┏━━

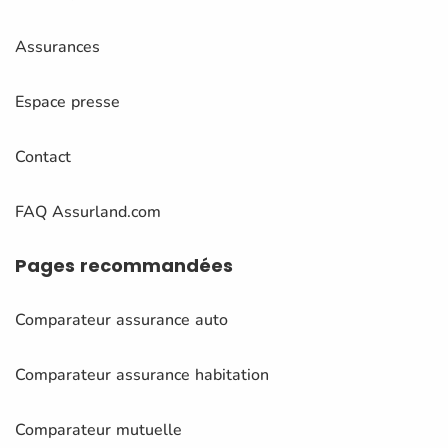
Assurances
Espace presse
Contact
FAQ Assurland.com
Pages
recommandées
Comparateur assurance auto
Comparateur assurance habitation
Comparateur mutuelle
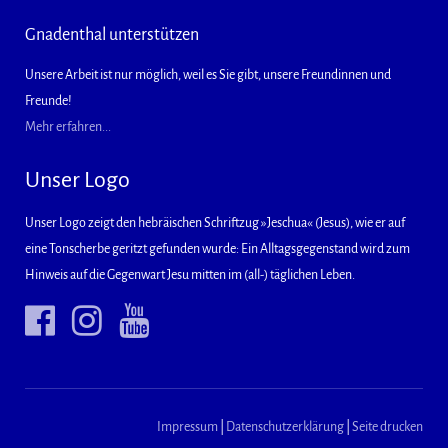
Gnadenthal unterstützen
Unsere Arbeit ist nur möglich, weil es Sie gibt, unsere Freundinnen und
Freunde!
Mehr erfahren...
Unser Logo
Unser Logo zeigt den hebräischen Schriftzug »Jeschua« (Jesus), wie er auf
eine Tonscherbe geritzt gefunden wurde: Ein Alltagsgegenstand wird zum
Hinweis auf die Gegenwart Jesu mitten im (all-) täglichen Leben.
Impressum
|
Datenschutzerklärung
|
Seite drucken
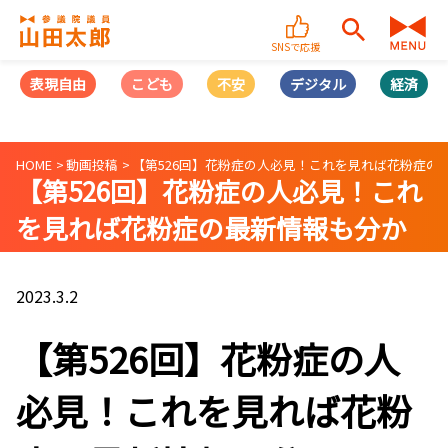
SNSで応援
表現自由
こども
不安
デジタル
経済
HOME
動画投稿
【第526回】花粉症の人必見！これを見れば花粉症の最新
【第526回】花粉症の人必見！これ
を見れば花粉症の最新情報も分か
る！《2023年版》花粉症対策〜政
治の力でどのように解決するの
2023.3.2
か？〜 (2023/03/01)
【第526回】花粉症の人
必見！これを見れば花粉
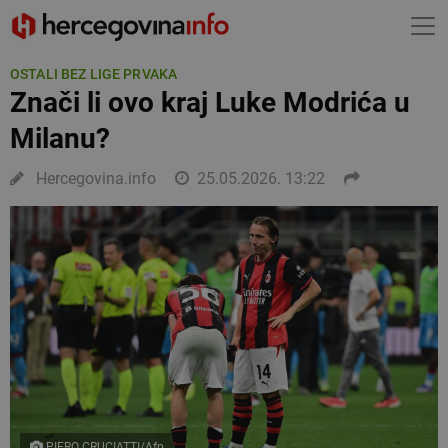
OSTALI BEZ LIGE PRVAKA
Znači li ovo kraj Luke Modrića u
Milanu?
Hercegovina.info
25.05.2026. 13:22
PIERO CRUCIATTI/Afp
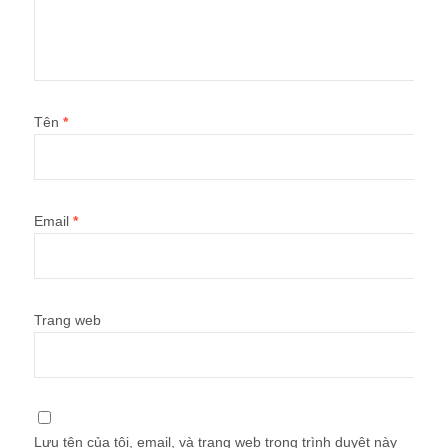
Tên
*
Email
*
Trang web
Lưu tên của tôi, email, và trang web trong trình duyệt này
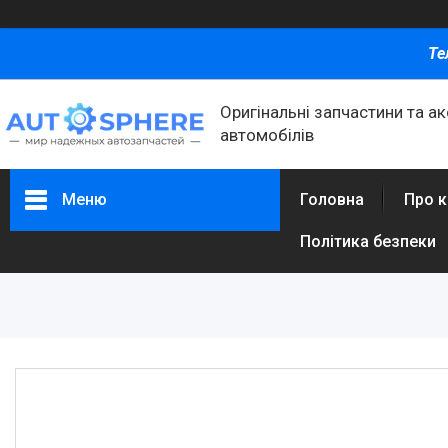
Те
Оригінальні запчастини та а
автомобілів
Меню
Головна
Про 
Політика безпеки
Каталог товаров
Автомобільні запчастини
Автоаксесуари
Оливи та автохімія
Каталог Запчастин
Корнева група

┗━━

What you are asked to do ▸ Could you retype the material above, from its very start through the line holding "Seite drucken", both ends included, and leave the pictures out of your copy?

Answer to this task ▸
Assurances
Espace presse
Contact
FAQ Assurland.com
Pages
recommandées
Comparateur assurance auto
Comparateur assurance habitation
Comparateur mutuelle
Gnadenthal unterstützen
Unsere Arbeit ist nur möglich, weil es Sie gibt, unsere Freundinnen und
Freunde!
Mehr erfahren...
Unser Logo
Unser Logo zeigt den hebräischen Schriftzug »Jeschua« (Jesus), wie er auf
eine Tonscherbe geritzt gefunden wurde: Ein Alltagsgegenstand wird zum
Hinweis auf die Gegenwart Jesu mitten im (all-) täglichen Leben.
Impressum
|
Datenschutzerklärung
|
Seite drucken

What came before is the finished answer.